Fire Safety Checks Lagged at Texas Shelter Where 5 Died
Investigators probing a fatal fire at an East Texas homeless shelter have been unable to find evidence it was inspected for fire safety in recent years, according to local officials.
While still early in the investigation into the Jan. 5 fire that ripped through the aging building, killing five, records indicate it was last inspected in 2004, fire chief Ronnie Grooms told The Associated Press.
Homeless shelters in Texas aren’t licensed by the state, so regular fire inspections are not required. Grooms said his small department, which has only two inspectors, focuses mostly on state-licensed facilities where inspections are mandated.
“Sometimes things fall through the cracks,” he said. “That’s no excuse, really. That’s just the way it is.”
The victims, who have yet to be identified, were among 28 men sleeping in cubicles in the warehouse-like building, which has long served as both a homeless shelter and a collection point for donated clothes and other items.
The cause of the fire has yet to be determined. However, investigators have determined the shelter had no sprinkler system, fire alarms or smoke detectors, Grooms said.
The facility is owned and operated by a local nonprofit group, Seed Sowers Christians in Action. The group’s founder, Don Walker, declined comment on issues relating to building codes or inspections.
“All I know is I tried to take care of people,” he said.
The Paris fire is the latest of at least a dozen at homeless shelters across the U.S. in the last two years, according to news accounts.
Conditions at homeless shelters have improved dramatically over the last 20 years, but some remain inadequate for housing people overnight, said Michael Stoops, executive director of the National Coalition for the Homeless. Because city ordinances are the only form of oversight for most shelters, it’s critical that they be inspected regularly, he said.
“That (shelter), if they were having people sleep there at night, it needed to be inspected and kept up to code,” he said.
Fire officials in Dallas and Denton have closed homeless shelters in the past year because of code violations. In both instances, the fire marshals said they felt conflicted about the decisions, but the violations were too serious to ignore.
“You don’t let something like that sit around,” said Denton fire marshal Rick Jones. “There’s just too much potential for disaster.”
If lax oversight contributed to the Paris fire, it may be time for the state to take a more active role in dealing with homeless issues, said Mike Rawlings, a Dallas businessman who serves as homeless “czar” for the city.
“When you don’t have proper governance and checks, you are going to have fires and people are going to die,” he said.
A 25,600-square-foot structure emblazoned with the words “Jesus Saves,” the Seed Sowers’ shelter was a hunkering presence just blocks off the town square in Paris, a city of 26,000 about 100 miles northeast of Dallas.
The shelter could provide beds for as many as 40 men. It also was a dropoff point for paper products, rags, clothing, furniture and other material. Some of the items were recycled. Others were given to the needy.

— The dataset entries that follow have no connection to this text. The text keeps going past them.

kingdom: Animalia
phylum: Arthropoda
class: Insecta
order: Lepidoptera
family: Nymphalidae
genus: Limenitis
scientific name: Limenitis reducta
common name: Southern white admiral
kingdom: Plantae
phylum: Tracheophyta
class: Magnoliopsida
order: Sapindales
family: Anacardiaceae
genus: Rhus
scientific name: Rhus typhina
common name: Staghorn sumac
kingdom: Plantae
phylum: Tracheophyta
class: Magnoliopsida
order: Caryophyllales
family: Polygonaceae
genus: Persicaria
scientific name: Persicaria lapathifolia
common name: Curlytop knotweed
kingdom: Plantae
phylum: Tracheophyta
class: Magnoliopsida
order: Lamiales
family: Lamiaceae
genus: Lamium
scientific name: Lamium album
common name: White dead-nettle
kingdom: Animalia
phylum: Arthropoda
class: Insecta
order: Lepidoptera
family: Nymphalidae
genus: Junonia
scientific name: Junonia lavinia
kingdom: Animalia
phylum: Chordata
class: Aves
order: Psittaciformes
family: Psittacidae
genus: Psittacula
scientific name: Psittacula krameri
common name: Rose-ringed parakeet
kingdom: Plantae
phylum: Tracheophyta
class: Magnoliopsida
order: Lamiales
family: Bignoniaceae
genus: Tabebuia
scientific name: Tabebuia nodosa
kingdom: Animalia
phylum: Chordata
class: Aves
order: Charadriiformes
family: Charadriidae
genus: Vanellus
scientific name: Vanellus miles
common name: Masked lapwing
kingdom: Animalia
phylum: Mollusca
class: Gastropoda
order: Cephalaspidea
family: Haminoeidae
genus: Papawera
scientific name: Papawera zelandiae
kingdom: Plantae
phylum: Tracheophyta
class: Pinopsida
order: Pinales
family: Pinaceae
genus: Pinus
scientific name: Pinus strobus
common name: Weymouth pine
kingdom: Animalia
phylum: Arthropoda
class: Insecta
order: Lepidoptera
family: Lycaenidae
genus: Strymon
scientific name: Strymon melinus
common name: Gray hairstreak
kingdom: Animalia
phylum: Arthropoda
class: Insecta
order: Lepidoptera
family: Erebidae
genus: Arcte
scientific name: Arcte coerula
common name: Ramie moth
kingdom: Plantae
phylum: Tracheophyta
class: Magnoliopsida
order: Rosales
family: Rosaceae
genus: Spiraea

Investigators have found that clothing and furniture were stored near where the men were sleeping on the night of the fire, Grooms said.
Kathy Mayes, who had an office at the shelter and was a member of the Seed Sowers board, called the building “outdated,” citing a leaky roof and poor lighting. But she said she never considered it a fire hazard.
“I was more concerned with water damage than I was with fire,” she said.
The shelter should have been inspected by the fire department at least once a year, Grooms said. But it may have taken a backseat to nursing homes, daycare centers and other facilities requiring fire inspections as a condition of state licensing, he said.
“We can’t go out and physically inspect every commercial facility in this town with the personnel we have,” he said.
Still, even if the building wasn’t properly inspected, those operating it had a responsibility to make sure it was safe, Grooms said.
“You may drive over the speed limit and get away with it, but you’re still accountable,” he said.
Ed Salazar, director of the state fire marshal’s office, said enforcement of fire safety is a local matter that’s often limited by budgets and personnel.
“There’s no way to explain it other than it comes down to how much emphasis a city places on fire prevention,” he said.
Homeless shelters present a special problem, those who deal with them say, because closing one usually puts people back on the streets.
Dallas fire marshal Debra Carlin said she felt badly when the city cited a church that had taken in over 100 homeless when the temperature dropped into the 30s last month. But the building had so many code violations, she said, a fire would have caused mass casualties.
“People are trying to do the right thing by taking people in out of the cold,” she said. “But sometimes they’re not thinking about the safety issues that go along with that.”